**Exercise description**
Find each line below containing the word "送るだけ買取" and copy it.

**Record extracts**
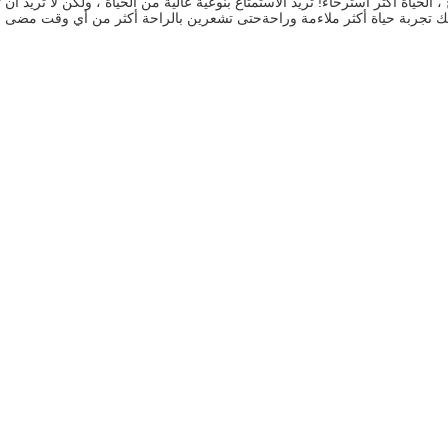
 ، الحياة أكثر استرخاءً! تريد الاستمتاع بنوعية عالية من الحياة ، ولكن لا تريد أن 
 تجربة حياة أكثر ملاءمة وراحةحتى تشعرين بالراحة أكثر من أي وقت مضى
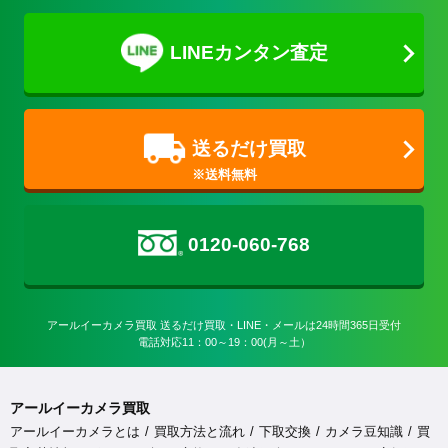
LINEカンタン査定
送るだけ買取
0120-060-768
アールイーカメラ買取 送るだけ買取・LINE・メールは24時間365日受付

電話対応11：00～19：00(月～土）
アールイーカメラ買取
アールイーカメラとは
買取方法と流れ
下取交換
カメラ豆知識
買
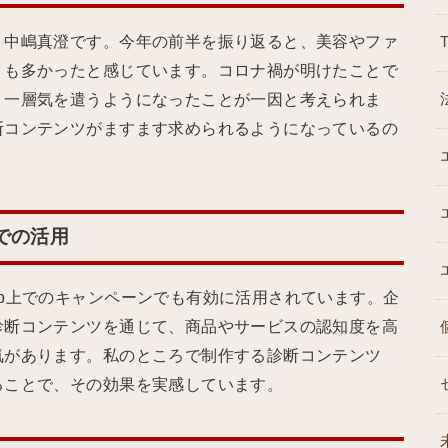
、中嶋真澄です。今年の前半を振り返ると、美容やファ
りも多かったと感じています。コロナ禍が明けたことで
り一層気を遣うようになったことが一因と考えられま
断コンテンツがますます求められるようになっているの
での活用
b上でのキャンペーンでも有効に活用されています。企
診断コンテンツを通じて、商品やサービスの認知度を高
気があります。私のところで制作する診断コンテンツ
ることで、その効果を実感しています。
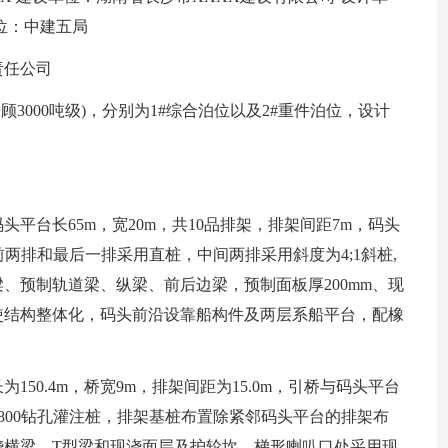
位：中建五局
责任公司
顾3000吨级)，分别为1#综合泊位以及2#重件泊位，设计
。
头平台长65m，宽20m，共10品排架，排架间距7m，码头
前两排和最后一排采用直桩，中间两排采用斜度为4;1斜桩,
、预制轨道梁、纵梁、前后边梁，预制面板厚200mm、现
砼使结构整体化，码头前沿设靠船构件及两层系船平台，配橡
150.4m，桥宽9m，排架间距为15.0m，引桥与码头平台
φ800钻孔灌注桩，排架基桩布置除紧邻码头平台的排架布
浇横梁，T型梁和现浇面层及护轮坎，梯形喇叭口处采用现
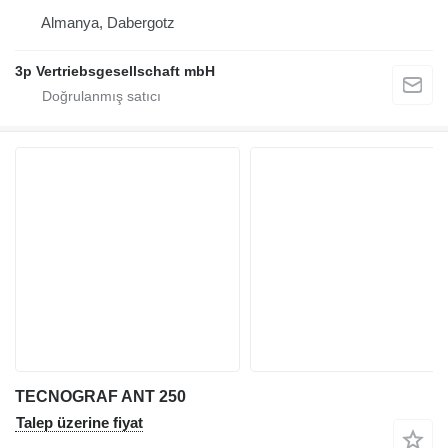
Almanya, Dabergotz
3p Vertriebsgesellschaft mbH
TECNOGRAF ANT 250
Talep üzerine fiyat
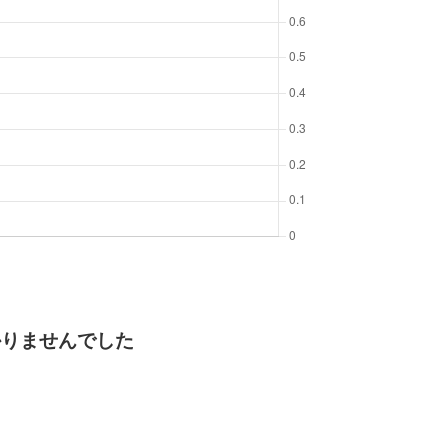
かりませんでした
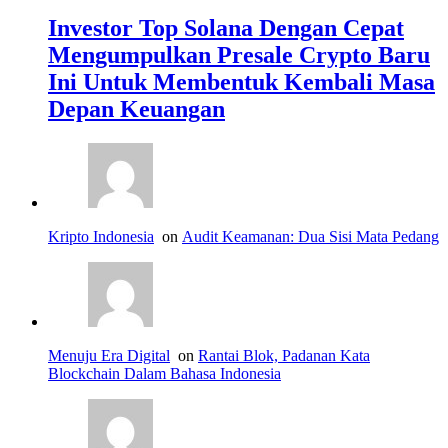
Investor Top Solana Dengan Cepat
Mengumpulkan Presale Crypto Baru
Ini Untuk Membentuk Kembali Masa
Depan Keuangan
Kripto Indonesia
on
Audit Keamanan: Dua Sisi Mata Pedang
Menuju Era Digital
on
Rantai Blok, Padanan Kata
Blockchain Dalam Bahasa Indonesia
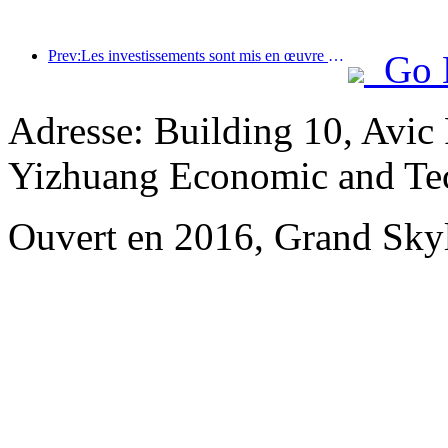
Prev:Les investissements sont mis en œuvre en premier et les hôtels de milieu et haut de gamme dépassent le stade de la spéculation.
Go 
Adresse: Building 10, Avic
Yizhuang Economic and Te
Ouvert en 2016, Grand Skyli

**Exercise output**
送るだけ買取
アールイーカメラ買取 送るだけ買取・LINE・メールは24時間365日受付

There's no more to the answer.